陆寒州接过瓷瓶,塞进陆沉星的袖袋:“记住,不到万不得已,别暴露暗卫。顾家要的是‘意外’,我们就先顺着‘意外’走。”
天刚亮透,宫门外的仪仗就排开了。五皇子穿着亲王常服,石青色的袍子绣着四爪龙纹,衬得他比平日多了几分威仪。他看见陆沉星,立刻笑着走过来,拉着他的手:“沉星,我特意跟内侍说,咱们同乘一车,路上正好聊《六韬》里‘文伐’的注解。”
陆沉星看着他坦荡的眼神,心里的石头落了些。两人钻进马车,车厢里铺着厚厚的羊绒毯,暖炉里燃着银丝炭。五皇子从袖里掏出卷蓝布封皮的书,翻到折角的地方:“你看这里,‘伐谋’和‘伐交’,哪个更重要?”
陆沉星接过书,指尖划过字迹:“殿下,依我看,谋是根基,交是助力。就像北境防守,既要想好怎么筑城,也要跟周边部落搞好关系。”
两人聊得投入,马车轱辘碾过山路的颠簸,都没太在意。不知不觉,皇觉寺的钟声就飘来了 —— 浑厚的钟声裹着山雾,从半山腰漫下来,古木参天的寺门越来越近,红墙黛瓦在雾里,像幅沉郁的古画。
方丈带着众僧在山门外迎候,袈裟的红色在雾里格外醒目。“阿弥陀佛,恭迎殿下。” 老方丈双手合十,声音里满是恭敬,却在低头时,飞快地瞥了陆沉星一眼,眼神里藏着些说不清的东西。
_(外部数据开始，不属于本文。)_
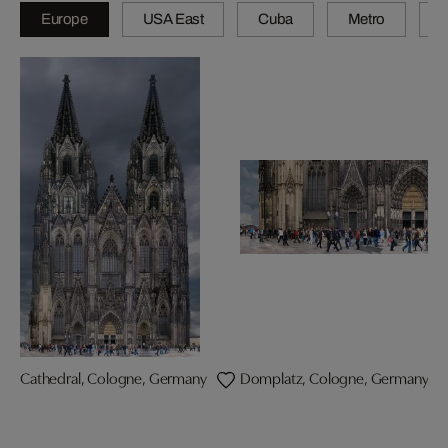
Europe
USA East
Cuba
Metro
A
Cathedral, Cologne, Germany
Domplatz, Cologne, Germany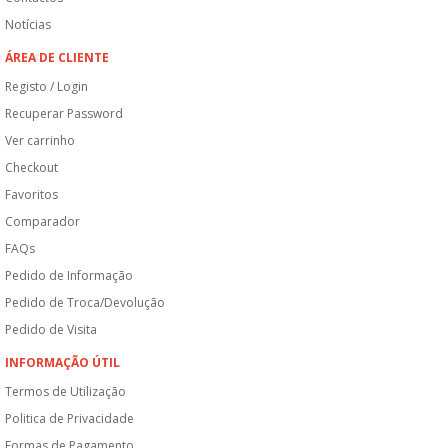
Notícias
ÁREA DE CLIENTE
Registo / Login
Recuperar Password
Ver carrinho
Checkout
Favoritos
Comparador
FAQs
Pedido de Informação
Pedido de Troca/Devolução
Pedido de Visita
INFORMAÇÃO ÚTIL
Termos de Utilização
Politica de Privacidade
Formas de Pagamento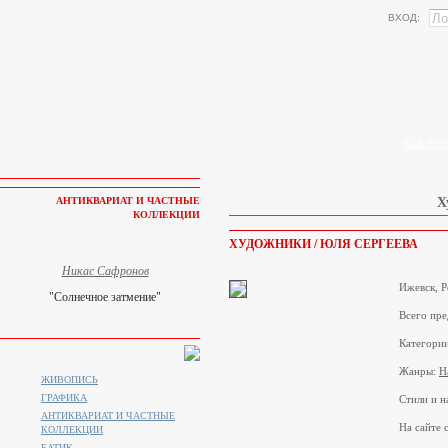
ВХОД:
КАК КУП
АНТИКВАРИАТ И ЧАСТНЫЕ
Х
КОЛЛЕКЦИИ
ХУДОЖНИКИ / ЮЛЯ СЕРГЕЕВА
Никас Сафронов
Ижевск, Р
"Солнечное затмение"
Всего пре
Категори
Жанры:
Н
ЖИВОПИСЬ
ГРАФИКА
Стили и н
АНТИКВАРИАТ И ЧАСТНЫЕ
На сайте с
КОЛЛЕКЦИИ
БАТИК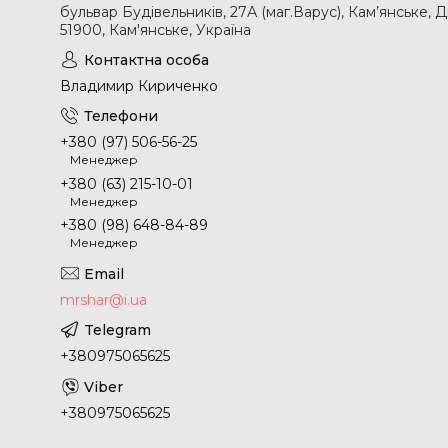
бульвар Будівельників, 27А (маг.Варус), Кам’янське, 
51900, Кам'янське, Україна
Владимир Кириченко
+380 (97) 506-56-25
Менеджер
+380 (63) 215-10-01
Менеджер
+380 (98) 648-84-89
Менеджер
mrshar@i.ua
+380975065625
+380975065625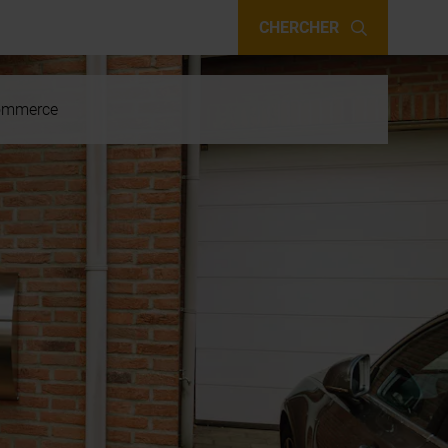
CHERCHER
 commerce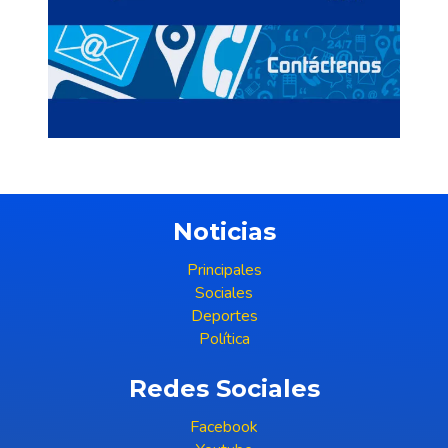
Noticias
Principales
Sociales
Deportes
Política
Redes Sociales
Facebook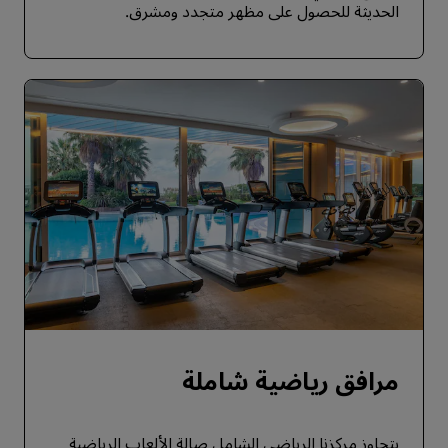
الحديثة للحصول على مظهر متجدد ومشرق.
مرافق رياضية شاملة
يتجاوز مركزنا الرياضي الشامل صالة الألعاب الرياضية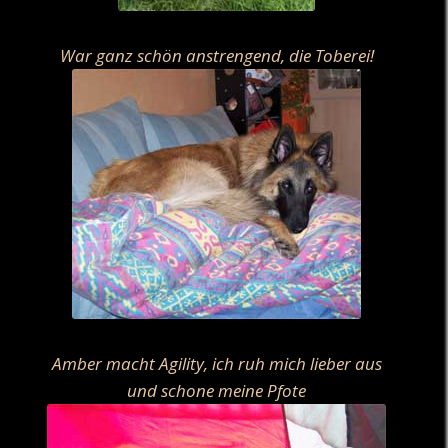
War ganz schön anstrengend, die Toberei!
Amber macht Agility, ich ruh mich lieber aus
und schone meine Pfote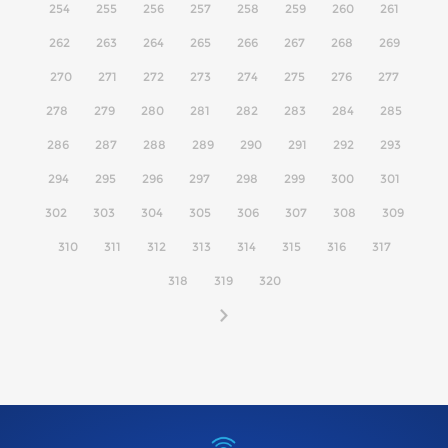
254
255
256
257
258
259
260
261
262
263
264
265
266
267
268
269
270
271
272
273
274
275
276
277
278
279
280
281
282
283
284
285
286
287
288
289
290
291
292
293
294
295
296
297
298
299
300
301
302
303
304
305
306
307
308
309
310
311
312
313
314
315
316
317
318
319
320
大雄宝殿里,香烛烧得旺,烟味裹着檀香,呛得人鼻子发紧。佛像金身闪着光,垂眸看着底下的人,庄严得让人不敢出声。五皇子站在祭台前,按礼制上香、跪拜,动作一丝不苟。陆沉星站在他身后三步远的地方,垂着眼,手指攥着袖袋里的烫伤膏,耳朵却竖得老高 —— 他听见殿侧有轻微的 “吱呀” 声,像是木头被压弯的响动。
仪式快结束时,五皇子拿起最后一炷香,刚要往香炉里插 —— 突然,“咔嚓” 一声脆响,像冰裂的声音!殿侧那尊半人高的青铜香炉,底座猛地塌了一块,整尊炉子带着火星和香灰,朝着五皇子的后背倒过去!
“殿下!” 陆沉星的声音刚出口,人已经冲了上去。他甚至没看清自己的动作,只觉得手臂绷得发紧,用尽全身力气,把五皇子往旁边一推!
五皇子被推得踉跄几步,袍角被火星溅到,“滋啦” 烧出几个小洞。而陆沉星自己,因为冲得太猛,脚下没站稳,整个人向后摔去 —— 手肘重重磕在金砖地上,疼得他眼前发黑。更烫的是香灰,带着火星的香柱擦过他的肩膀,把月白锦袍烫出几个黑窟窿,皮肤上传来一阵火辣辣的疼,像被烙铁烫过。
“沉星!” 五皇子回头,看见陆沉星趴在地上,手臂红肿,眼泪瞬间就红了。他冲过去,蹲在地上,小心翼翼地扶着陆沉星的胳膊,“怎么样?疼不疼?快传太医!”
殿里乱成了一团。内侍扑打着五皇子袍角的火星,护卫们围着香炉,拔出了刀。老方丈吓得脸色惨白,跪在地上连连念佛:“罪过罪过…… 香炉怎么会倒……”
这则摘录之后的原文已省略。